One of the fundamental advantages of event sourcing coupled with CQRS is the ability to quickly and easily build your read models from your event stream. This includes the ability to build alternate views or projections from your data (which is a *huge* advantage) as well as the ability to scale by creating duplicate, load-balanced read models from your event stream.

In order to scale your reads using something other than JSON files hosted on a CDN, such as a RavenDB, CouchDB, or even a traditional RDBMS, we need the ability to get all events from the event store. In one of my recent commits to the EventStore project on GitHub, I added the ability to get all commits from storage from a particular point in time forward.

I have received a few questions regarding why the API for the EventStore queries for all events across all "streams" (meaning aggregates) from a certain time, rather than using some kind of index, such as an integer. The argument on behalf of using integers is that time is a "fuzzy" and imprecise concept whereas a strict, atomically incrementing integer is a much more precise way to query for all events from a point in time. Within a stream (or aggregate boundary) we can easily enforce atomically increasing indexes using an integer. However, once we break outside of that consistency boundary things get more challenging.

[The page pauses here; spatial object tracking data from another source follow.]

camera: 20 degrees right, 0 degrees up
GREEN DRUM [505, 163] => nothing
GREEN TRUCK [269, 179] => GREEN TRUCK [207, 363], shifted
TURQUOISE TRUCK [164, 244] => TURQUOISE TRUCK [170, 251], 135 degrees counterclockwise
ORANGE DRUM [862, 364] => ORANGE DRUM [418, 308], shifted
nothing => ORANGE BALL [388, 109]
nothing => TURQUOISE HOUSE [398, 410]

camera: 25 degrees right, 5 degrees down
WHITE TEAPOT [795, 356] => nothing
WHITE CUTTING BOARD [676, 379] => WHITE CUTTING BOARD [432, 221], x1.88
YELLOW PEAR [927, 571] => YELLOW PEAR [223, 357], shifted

The concept of an auto-incrementing integer or "identity" is usually a concept that is provided by a relational database or other fully consistent storage engines. The abstraction exposed by the EventStore allows it to function on top of dozens of different kinds of storage engines—perhaps more than any other kind of abstraction. As a result, we can't rely upon the persistence mechanism to expose a unique, ever-increasing integer value. Many NoSQL implementations don't support it.

For most, the purpose of querying the event store directly for all events is related to the concept of building a read model from scratch. In this situation there really isn't any issue with the fuzziness of time. But suppose, for whatever reason, you needed to query the event store multiple times to get all committed events since your last query to the event store. Because clocks may not be 100% synchronized across hardware, can we really be sure we're not missing events if we ask the event store for all events since our last query?

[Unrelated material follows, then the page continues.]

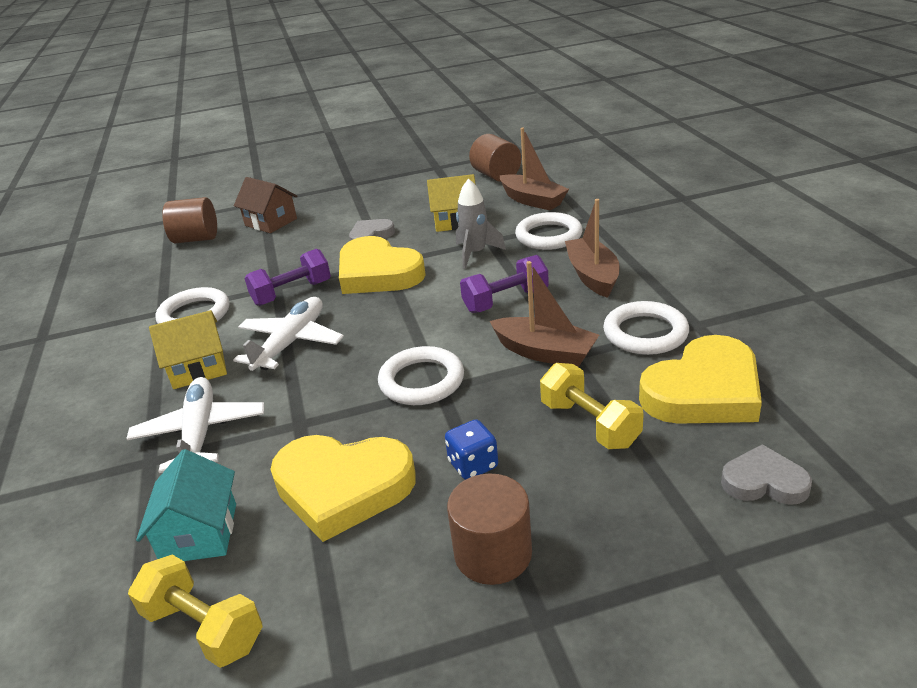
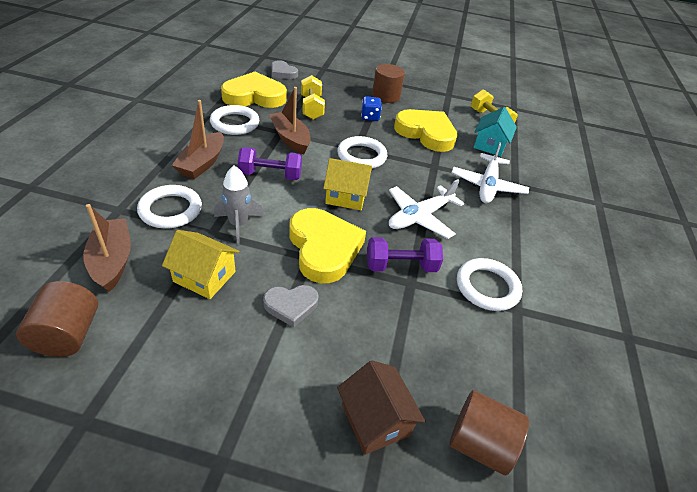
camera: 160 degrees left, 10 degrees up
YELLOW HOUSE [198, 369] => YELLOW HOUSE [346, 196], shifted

To handle this situation, the client merely needs to query for all events since a few minutes before the last query. As long as your server clocks are relatively synchronized using NTP, a few minutes is more than enough to cover variance in clocks. At the same time, now you're also assured to receive events that you've already handled previously, which means you must de-duplicate and drop ones that have already been handled. There are a few possible solutions here. The first is to track the commit identifiers. If you've seen it previously, it's a duplicate and can be discarded. Another is to track the most recent revision that you've seen for a particular stream/aggregate and discard those on/below a certain revision.

While it may seem like some extra work for the client, and indeed it is, the benefits are massive because we have a guarantee that we can easily swap our storage infrastructure with only token effort. A few technologies, such as NHibernate, try to deliver on this same promise, but ultimately come up short.

The bottom line is that our consistency boundaries should always be that of a stream. Anything inside of that stream is consistent, while anything outside of that stream is not guaranteed to be fully consistent. By doing this we are more fully able to distribute our system and we can can leverage any storage technology we choose.